Input records:
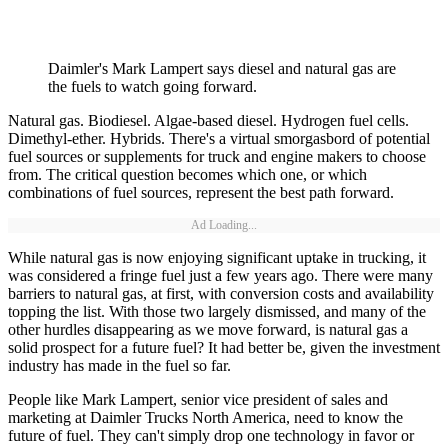
Daimler's Mark Lampert says diesel and natural gas are
the fuels to watch going forward.
Natural gas. Biodiesel. Algae-based diesel. Hydrogen fuel cells.
Dimethyl-ether. Hybrids. There's a virtual smorgasbord of potential
fuel sources or supplements for truck and engine makers to choose
from. The critical question becomes which one, or which
combinations of fuel sources, represent the best path forward.
Ad Loading...
While natural gas is now enjoying significant uptake in trucking, it
was considered a fringe fuel just a few years ago. There were many
barriers to natural gas, at first, with conversion costs and availability
topping the list. With those two largely dismissed, and many of the
other hurdles disappearing as we move forward, is natural gas a
solid prospect for a future fuel? It had better be, given the investment
industry has made in the fuel so far.
People like Mark Lampert, senior vice president of sales and
marketing at Daimler Trucks North America, need to know the
future of fuel. They can't simply drop one technology in favor or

Exercise aim: Return, unchanged, the run of lines above that opens with the line containing "fuel sources or" and closes with the line containing "was considered a". Include both.

Task result:
fuel sources or supplements for truck and engine makers to choose
from. The critical question becomes which one, or which
combinations of fuel sources, represent the best path forward.
Ad Loading...
While natural gas is now enjoying significant uptake in trucking, it
was considered a fringe fuel just a few years ago. There were many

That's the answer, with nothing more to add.